A mentally unstable Vietnam war vet, when abused with a small town's police force, begins a one man war with it
Review
I remember the Eighties well. Surrounded by materialistic adults drenched in the Thatcherite revolution, driven to instant hits of satisfaction all steeped in the Greed Is Good mantra. The Eighties provided the world with a backdrop of pretence and fast-paced media imagery. Think Eighties, see the ostentatious shoulder pads and widow-making Porsche 911’s. See Lemar’s haircut and city-boys in red braces. We were graced with people who were downright horrible to look at, and even worse to be around. Our radio stations wobbled under such atrocities as Milli Vanilli and The Thompson Twins. And then there were our cinemas.
Everything had a sequel that was bigger, more expensive and flashier than the original. Then the third beat the second and so on...Jaws III, Superman III, and Rambo III.
In Rambo III, Sly took on a helicopter with a tank, fought an entire Russian tank division and killed over 200 soldiers. So farfetched and bathed in explosions was the film, that Germany banned the uncut version outright. The Eighties were littered with these outrageous mega-budget wastes-of-time. And the great sadness is that Rambo: First Blood is all too often dowsed with the gushing blood and napalm of its sequels.
In 1972, English professor David Morrell published his first novel, “First Blood”. A tense thriller about a war veteran –John Rambo–struggling to come to terms with the return to a nation that had no gratitude for the untold pain he and his platoon suffered back in Vietnam.
Ten years later Sylvester Stallone was on the big screen starring as the same Vietnam veteran. Alongside Brian Dennehey who played the local Sheriff Teasle, Stallone followed up his success in Rocky and Escape to Victory with a gritty performance that showed the earlier hard-hitting portrayal of the Italian Stallion was no fluke.
Throughout the film, the contrast between Rambo and Teasle as two very different men is maintained and echoes the chapter-by-chapter switching of viewpoint between the two men that marks out the novel. Teasle is an instinctive, egotistical aggressor while Rambo is a calculating, efficient, lethal machine. Yet dispite this, the underlying refusal to back down runs through both men, which doesn’t bode well for the town of Hope, Washington.
Rambo begins the film indignant at the vagrancy accusations that Sheriff Teasle makes, and perhaps given the sacrifices he’s made in the name of his country is justified in his viewpoint. Teasle’s attitude is a commentary on the attitude of the United States to home-coming veterans, an unwelcome indictment of the nation that perhaps flew under the radar of the mass public. The disagreement escalates as Rambo is beaten in the town jail, and in true Green-Beret style escapes.
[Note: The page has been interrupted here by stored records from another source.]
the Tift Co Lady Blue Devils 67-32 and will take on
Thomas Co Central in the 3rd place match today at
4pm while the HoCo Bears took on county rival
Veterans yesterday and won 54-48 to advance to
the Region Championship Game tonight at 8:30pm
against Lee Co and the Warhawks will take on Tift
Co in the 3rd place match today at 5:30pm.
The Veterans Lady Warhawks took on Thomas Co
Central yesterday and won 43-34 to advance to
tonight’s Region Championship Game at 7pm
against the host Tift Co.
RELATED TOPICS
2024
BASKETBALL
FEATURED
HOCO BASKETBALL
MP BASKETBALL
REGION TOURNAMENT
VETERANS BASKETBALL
The lack of ability of the local small-town police force to deal with Rambo is emphasized in the film with constant shots of overweight officers, and their shocked dishevelled faces.
We watch helplessly as the ill-equipped and relatively dumb civilian force fails to capture the man from the military elite. As Rambo works his way through survival against the ever increasing numbers of people hunting for him, we meet his Colonel – Sam Trautman – who takes great pleasure telling the inept Teasle how incredible Rambo is. A lot of plot is panned out in a few minutes of discussion which is a great shame. There’s a whole other film in the story of Rambo and how he became the last of his platoon, and it’s lost in that brief summation.
The tectonic stress between Rambo and Teasle leads to a warzone in the town that while being extravagant, is believable and even satisfactory. And though the finale of the films parts company with the finale of the book, the result is still reasonable. With no quarter given by either side, nobody leaves as a winner. Ahead of it’s time perhaps in this respect, we are left to wonder how the future will pan out for these guys.
In it’s own context, Rambo:First Blood is a brilliantly done thrilling question about the struggle of the home-coming soldiers and their re-integration into a lazy, self-centred society.
The shame is that Rambo II and Rambo III ruined everything.